McCaw is asking $75 million for the 780-acre island. He paid $19 million to acquire it a short time after he and his brothers sold McCaw Cellular Communications to AT&T (T) for $12.6 billion.
McCaw built a 5,000-square-foot main house on the island, as well as six guest cottages, a pool, yacht moorage, an airstrip and an 18-hole golf course designed by golf legend Jack Nicklaus. The grounds also house a library, gym and general store. Power lines are buried underground throughout the island, electric vehicles are used and smoking is banned.
The bursting of the dot-com bubble took a toll on McCaw's finances; his net worth fell to $2.7 billion from $7.7 billion, prompting him to first try to sell the island in 2001.
8.Sampson Cay, the Bahamas
Owner: John MaloneEstimated value: N/A
Liberty Media (LINTA) Chairman Malone overtook Ted Turner as the biggest private property owner in the United States last year when he acquired an additional 2.2 million acres of land.
He also owns Sampson Cay, in the Exuma chain of islands in the Bahamas.

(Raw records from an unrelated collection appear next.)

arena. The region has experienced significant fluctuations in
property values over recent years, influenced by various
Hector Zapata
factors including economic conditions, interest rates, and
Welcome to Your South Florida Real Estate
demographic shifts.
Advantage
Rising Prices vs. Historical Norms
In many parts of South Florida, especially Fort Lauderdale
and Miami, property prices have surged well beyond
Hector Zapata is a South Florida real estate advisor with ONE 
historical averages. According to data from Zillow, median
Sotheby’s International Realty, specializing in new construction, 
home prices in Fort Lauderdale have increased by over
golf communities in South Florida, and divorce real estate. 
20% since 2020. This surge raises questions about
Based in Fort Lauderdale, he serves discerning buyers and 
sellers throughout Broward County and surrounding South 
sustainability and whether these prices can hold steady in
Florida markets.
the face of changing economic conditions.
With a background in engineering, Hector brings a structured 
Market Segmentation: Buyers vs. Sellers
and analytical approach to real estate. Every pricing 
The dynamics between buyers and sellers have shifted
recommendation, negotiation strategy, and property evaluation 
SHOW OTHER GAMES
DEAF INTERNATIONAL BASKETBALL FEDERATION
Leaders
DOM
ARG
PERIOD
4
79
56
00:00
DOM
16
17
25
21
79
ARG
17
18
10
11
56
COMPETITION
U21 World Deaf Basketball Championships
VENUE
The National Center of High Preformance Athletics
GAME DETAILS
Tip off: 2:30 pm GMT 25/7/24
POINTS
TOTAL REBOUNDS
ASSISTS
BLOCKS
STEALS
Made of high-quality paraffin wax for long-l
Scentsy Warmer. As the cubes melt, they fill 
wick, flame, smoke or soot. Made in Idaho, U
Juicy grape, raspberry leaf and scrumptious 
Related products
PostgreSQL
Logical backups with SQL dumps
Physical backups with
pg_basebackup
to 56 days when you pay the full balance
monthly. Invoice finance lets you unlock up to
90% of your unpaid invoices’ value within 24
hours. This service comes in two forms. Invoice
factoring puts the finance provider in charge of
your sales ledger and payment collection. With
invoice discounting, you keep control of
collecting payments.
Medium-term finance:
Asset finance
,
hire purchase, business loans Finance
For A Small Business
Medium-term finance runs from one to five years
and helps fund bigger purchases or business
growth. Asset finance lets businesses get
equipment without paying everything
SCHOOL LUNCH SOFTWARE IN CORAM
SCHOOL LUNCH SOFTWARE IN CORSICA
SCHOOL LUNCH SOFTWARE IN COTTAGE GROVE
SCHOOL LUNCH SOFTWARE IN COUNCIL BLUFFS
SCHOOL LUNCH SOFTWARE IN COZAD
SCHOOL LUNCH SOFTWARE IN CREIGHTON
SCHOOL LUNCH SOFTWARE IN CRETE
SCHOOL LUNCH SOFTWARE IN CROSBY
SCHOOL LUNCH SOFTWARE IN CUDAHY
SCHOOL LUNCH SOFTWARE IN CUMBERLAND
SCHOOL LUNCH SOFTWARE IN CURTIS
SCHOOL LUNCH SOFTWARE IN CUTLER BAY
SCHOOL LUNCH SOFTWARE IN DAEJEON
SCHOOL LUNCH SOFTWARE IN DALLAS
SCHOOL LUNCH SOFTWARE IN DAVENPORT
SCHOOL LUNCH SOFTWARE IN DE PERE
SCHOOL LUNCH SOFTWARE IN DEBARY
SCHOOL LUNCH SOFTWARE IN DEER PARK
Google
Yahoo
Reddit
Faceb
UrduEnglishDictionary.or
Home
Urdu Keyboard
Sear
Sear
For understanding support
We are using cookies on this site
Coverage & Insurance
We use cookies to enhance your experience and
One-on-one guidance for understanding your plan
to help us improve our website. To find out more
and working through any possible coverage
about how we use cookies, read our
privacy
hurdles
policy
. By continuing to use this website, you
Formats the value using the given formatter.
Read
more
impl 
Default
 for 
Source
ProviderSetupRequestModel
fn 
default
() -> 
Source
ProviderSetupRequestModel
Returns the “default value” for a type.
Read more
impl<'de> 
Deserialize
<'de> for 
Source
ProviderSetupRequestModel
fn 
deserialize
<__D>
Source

The 31-acre island is home to a marina and resort; a stay there can cost as much as $8,000 a week.
The media tycoon is one of several famous individuals to buy islands in the Exuma Cays, a 365-island archipelago. Other notable island owners include LVMH Moët Hennessy Louis Vuitton (LMVUY) head Bernard Arnault, magician David Copperfield and actor Johnny Depp.